2011年にロビン・ムーアとメル・ギブソンの離婚が成立した際、ムーアの弁護に立った彼女は4億2500万ドルを勝ち取った。ムーアとの間に7人の子どもをもうけているギブソンは、ハリウッドで史上最も高額な離婚調停金を支払ったと言われた。

2017年にジェニファー・ガードナーと、アルコール依存症に陥ったベン・アフレックの離婚調停を担当したのも彼女だ。最近では、6人の子どもの単独親権を獲得するためにブラッド・ピットと裁判で争ったアンジェリーナ・ジョリーの弁護を担当している。ただこのときは当事者ふたりの対立があまりに激しくなり、手を引かざるを得なかった。

しかし何と言っても、あのキム・カーダシアンとカニエ・ウェストの離婚調停という困難が予想されるミッションを引き受けたところに、彼女の大胆不敵さがうかがえる。リアリティ番組のスターと野心家のラッパー、夫婦はともにビリオネアだ。4人の子どもたちの親権と、2014年以来、新時代エンタメ業界で最も注目されてきた夫婦が築いた数百万ドルもの資産の分与が争点となる。

▸ 取り組む課題:
A - 離婚弁護士についての本文で「2017年にジェニファー・ガードナーと」から始まる段落を、主な事実を残して箇条書きに短くまとめてください。
B - 離婚弁護士についての本文の「2017年にジェニファー・ガ」から「に激しくなり、手を引かざるを得なかった。」までをすべて書き出し、その中の「単独親権」を「共同親権」に改めてください。
C - 離婚弁護士についての本文を、最後の文のあとから書き継いでください。
この後に続く行は、本文とは関係のない別の資料です。

▸ 提供資料:
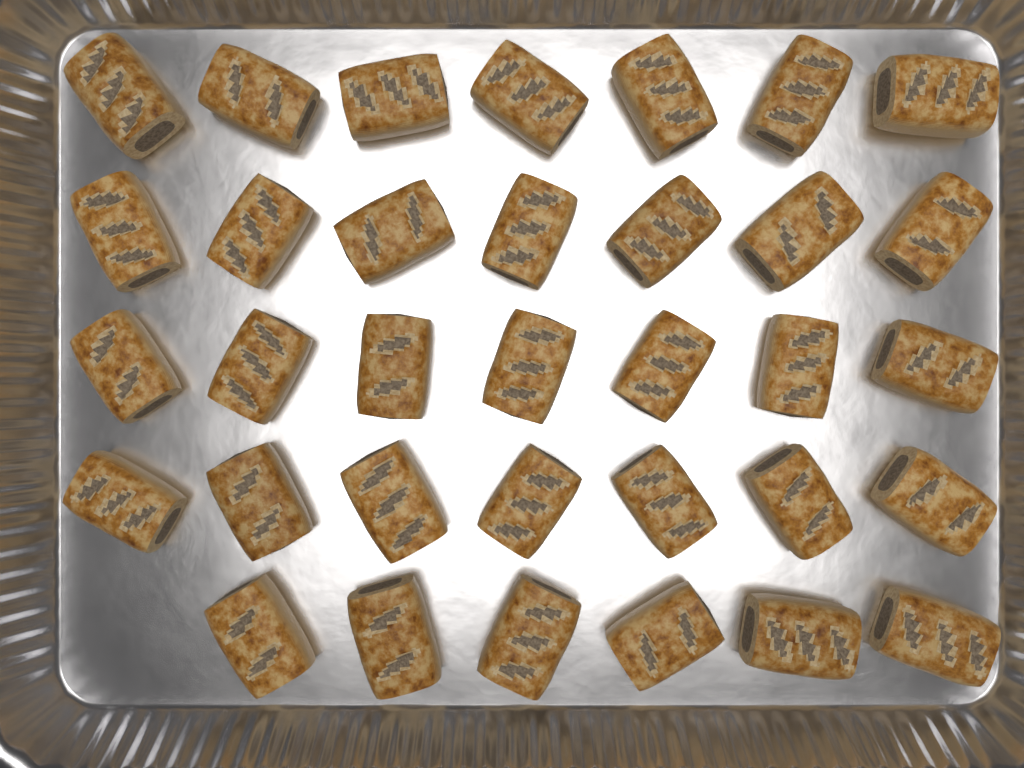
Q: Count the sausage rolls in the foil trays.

▸ 演習の結果:
A -
- 2017年、ジェニファー・ガードナーとベン・アフレックの離婚調停を担当した（アフレックはアルコール依存症に陥っていた）。
- 最近では、6人の子どもの単独親権を求めてブラッド・ピットと裁判で争ったアンジェリーナ・ジョリーの弁護を担当した。
- ただし当事者ふたりの対立が激しくなりすぎたため、手を引かざるを得なかった。

B -
2017年にジェニファー・ガードナーと、アルコール依存症に陥ったベン・アフレックの離婚調停を担当したのも彼女だ。最近では、6人の子どもの共同親権を獲得するためにブラッド・ピットと裁判で争ったアンジェリーナ・ジョリーの弁護を担当している。ただこのときは当事者ふたりの対立があまりに激しくなり、手を引かざるを得なかった。

C -
1時間950ドル

万事が予定通りに運べば、円満に協議離婚が成立するはずだ。現在52歳のワッサー。彼女は抱えている案件について決してコメントしない。桁外れのカーダシアンファミリー(ほかの3人の姉妹の離婚訴訟も彼女が担当した)と仕事をするのがどういうことなのかさえ私たちには想像もつかない。

有能さと口の堅さという資質を買って、ハリウッドの富豪たちが次々と彼女に仕事を依頼する。それも多額の報酬を支払って。正確に言えば、相談料は1時間950ドル。それに加えて報酬のうち2万5000ドルを手附金として払う。「無駄遣いはやめてください。私は相当高いですから」。ルブタンのハイヒールを履きこなす、生粋のカリフォルニアガールの口癖だ。こうした気の利いた言い方で、自分は弁護士であり、心理カウンセラーでないと伝えているわけだ。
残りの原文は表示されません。